▶ **WHAT THIS TASK INVOLVES**
Can you transcribe every line of the data below, keeping each character unchanged?
======== SUPPLIED DATA
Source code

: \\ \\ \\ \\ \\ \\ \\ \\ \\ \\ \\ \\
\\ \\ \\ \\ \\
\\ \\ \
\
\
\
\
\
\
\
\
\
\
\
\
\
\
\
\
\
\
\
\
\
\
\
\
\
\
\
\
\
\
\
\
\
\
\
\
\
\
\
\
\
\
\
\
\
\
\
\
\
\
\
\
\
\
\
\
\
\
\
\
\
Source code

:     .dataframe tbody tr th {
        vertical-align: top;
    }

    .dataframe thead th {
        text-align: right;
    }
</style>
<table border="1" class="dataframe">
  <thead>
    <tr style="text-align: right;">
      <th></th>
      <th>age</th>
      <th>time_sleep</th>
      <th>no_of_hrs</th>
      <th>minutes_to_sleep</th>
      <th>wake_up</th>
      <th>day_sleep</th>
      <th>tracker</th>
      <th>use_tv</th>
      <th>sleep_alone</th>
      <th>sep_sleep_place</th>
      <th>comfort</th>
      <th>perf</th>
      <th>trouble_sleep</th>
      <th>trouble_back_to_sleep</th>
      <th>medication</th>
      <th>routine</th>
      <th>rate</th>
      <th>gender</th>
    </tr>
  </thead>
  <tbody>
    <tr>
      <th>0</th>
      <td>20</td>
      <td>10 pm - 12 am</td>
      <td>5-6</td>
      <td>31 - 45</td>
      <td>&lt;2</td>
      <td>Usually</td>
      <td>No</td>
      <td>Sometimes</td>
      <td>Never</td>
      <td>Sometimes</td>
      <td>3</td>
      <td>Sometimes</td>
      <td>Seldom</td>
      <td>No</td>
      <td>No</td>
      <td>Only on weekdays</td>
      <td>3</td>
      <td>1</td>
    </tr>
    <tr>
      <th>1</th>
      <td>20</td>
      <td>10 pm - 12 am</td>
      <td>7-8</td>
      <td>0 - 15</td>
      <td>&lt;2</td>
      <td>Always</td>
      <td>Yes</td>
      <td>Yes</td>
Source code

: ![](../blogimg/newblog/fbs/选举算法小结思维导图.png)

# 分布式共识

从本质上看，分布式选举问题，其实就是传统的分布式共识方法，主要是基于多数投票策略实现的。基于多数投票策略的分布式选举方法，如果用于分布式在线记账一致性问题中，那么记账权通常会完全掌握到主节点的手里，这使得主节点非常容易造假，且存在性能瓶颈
================
▶ **SOLUTION TO THIS TASK**
Source code

: \\ \\ \\ \\ \\ \\ \\ \\ \\ \\ \\ \\
\\ \\ \\ \\ \\
\\ \\ \
\
\
\
\
\
\
\
\
\
\
\
\
\
\
\
\
\
\
\
\
\
\
\
\
\
\
\
\
\
\
\
\
\
\
\
\
\
\
\
\
\
\
\
\
\
\
\
\
\
\
\
\
\
\
\
\
\
\
\
\
\
Source code

:     .dataframe tbody tr th {
        vertical-align: top;
    }

    .dataframe thead th {
        text-align: right;
    }
</style>
<table border="1" class="dataframe">
  <thead>
    <tr style="text-align: right;">
      <th></th>
      <th>age</th>
      <th>time_sleep</th>
      <th>no_of_hrs</th>
      <th>minutes_to_sleep</th>
      <th>wake_up</th>
      <th>day_sleep</th>
      <th>tracker</th>
      <th>use_tv</th>
      <th>sleep_alone</th>
      <th>sep_sleep_place</th>
      <th>comfort</th>
      <th>perf</th>
      <th>trouble_sleep</th>
      <th>trouble_back_to_sleep</th>
      <th>medication</th>
      <th>routine</th>
      <th>rate</th>
      <th>gender</th>
    </tr>
  </thead>
  <tbody>
    <tr>
      <th>0</th>
      <td>20</td>
      <td>10 pm - 12 am</td>
      <td>5-6</td>
      <td>31 - 45</td>
      <td>&lt;2</td>
      <td>Usually</td>
      <td>No</td>
      <td>Sometimes</td>
      <td>Never</td>
      <td>Sometimes</td>
      <td>3</td>
      <td>Sometimes</td>
      <td>Seldom</td>
      <td>No</td>
      <td>No</td>
      <td>Only on weekdays</td>
      <td>3</td>
      <td>1</td>
    </tr>
    <tr>
      <th>1</th>
      <td>20</td>
      <td>10 pm - 12 am</td>
      <td>7-8</td>
      <td>0 - 15</td>
      <td>&lt;2</td>
      <td>Always</td>
      <td>Yes</td>
      <td>Yes</td>
Source code

: ![](../blogimg/newblog/fbs/选举算法小结思维导图.png)

# 分布式共识

从本质上看，分布式选举问题，其实就是传统的分布式共识方法，主要是基于多数投票策略实现的。基于多数投票策略的分布式选举方法，如果用于分布式在线记账一致性问题中，那么记账权通常会完全掌握到主节点的手里，这使得主节点非常容易造假，且存在性能瓶颈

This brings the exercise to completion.